De acordo com a lei, o controle deverá ser realizado por meio de sistema de identificação, com o emprego de tecnologias de captura, armazenamento e transmissão eletrônica de dados. A implementação será feita no prazo gradual de três anos.

"Além de informações relativas ao lote e à data de validade, o sistema fará a identificação única de cada caixa de medicamento, funcionando como um RG para o produto", detalha o diretor-presidente em exercício da Anvisa, Dirceu Barbano.

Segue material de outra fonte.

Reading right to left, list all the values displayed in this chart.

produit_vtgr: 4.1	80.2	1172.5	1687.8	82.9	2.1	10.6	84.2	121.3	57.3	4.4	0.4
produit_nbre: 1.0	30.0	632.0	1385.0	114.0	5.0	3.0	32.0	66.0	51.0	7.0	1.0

O diretor ressalta a importância da Lei para o país. "No prazo final de três anos, quando o sistemas estiver implementado em sua totalidade, o controle de medicamentos no Brasil atingirá níveis de excelência, garantindo, além da rastreabilidade, um monitoramento eficaz sobre o uso e prescrição destes produtos". Eles acrescenta que as melhorias instituídas não devem implicar no aumento de custo do medicamento para o consumidor.

- Histórico

A criação de mecanismos mais eficazes para o rastreamento de medicamentos é parte integrante do Plano Nacional de Prevenção e Combate à Falsificação de Medicamentos da Anvisa e do Ministério da Saúde.

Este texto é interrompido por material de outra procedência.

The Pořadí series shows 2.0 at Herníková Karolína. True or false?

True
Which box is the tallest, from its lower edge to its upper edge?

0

O monitoramento de medicamentos para uso humano, no país, apresentou avanços significativos nos últimos anos. Em 2002, foi publicada a Portaria 802/98, que instituiu o Sistema de Controle e Fiscalização, para toda a cadeia dos produtos farmacêuticos.

A popular “raspadinha” (tinta reativa que auxilia na averiguação da autenticidade de medicamentos), a inviolabilidade das embalagens e a identificação do número do lote nas transações comerciais são algumas das inovações que a norma trouxe.

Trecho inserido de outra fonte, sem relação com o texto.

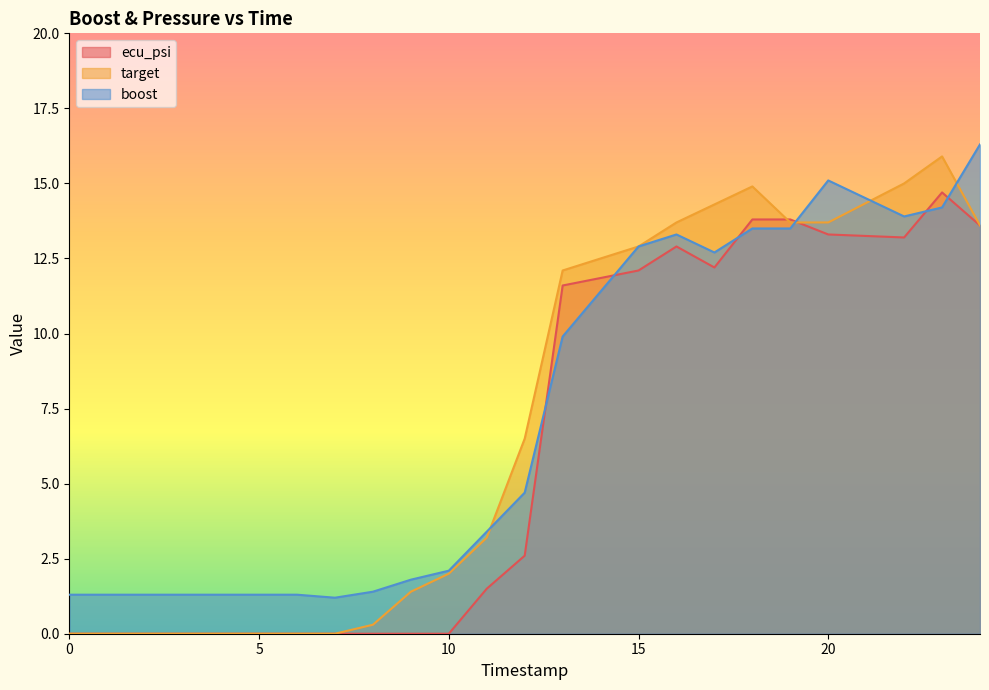

Between 19 and 9, which is larger?

19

Ainda em 2002, a Resolução RDC nº. 320 determinou que as distribuidoras de produtos farmacêuticos passassem a efetuar as transações comerciais e operações de circulação por meio de notas fiscais que contivessem obrigatoriamente o número de lote do produto.

O Sistema Nacional de Gerenciamento de Produtos Controlados (SNGPC) foi instituído pela Anvisa no ano de 2007. Farmácias e drogarias que dispensam medicamentos controlados devem aderir à nova solução, que capta dados de todo o ciclo destes tipos de produtos.

“O SNGPC faz a captura de dados essenciais referentes à prescrição e à dispensação de medicamentos e de substâncias controladas. No entanto, a necessidade da inclusão do número do lote de cada unidade dispensada no sistema acarreta algumas dificuldades operacionais, podendo gerar algumas falhas, como erros de digitação, por exemplo”, explica o gerente substituto responsável pelo monitoramento da qualidade de medicamentos e produtos da Anvisa, Tiago Rauber.

Para cobrir a lacuna existente nos mecanismos de rastreabilidade dos medicamentos comercializados no país e identificar soluções passíveis de implementação, a Anvisa lançou a Consulta Pública n. 8, de 2008, que recebeu contribuições durante 60 dias.

O resultado da discussão foi apresentado para a Diretoria Colegiada da Anvisa (Dicol).
A apresentação contemplou diferentes alternativas de sistemas disponíveis no mercado para garantir a autenticidade e rastreabilidade de medicamentos.

De acordo com deliberação da Dicol, a definição final do modelo de sistema a ser implementado e sua respectiva tecnologia dependerá de análises de viabilidade técnica e econômica que serão realizadas por meio de estudos pilotos ainda neste ano.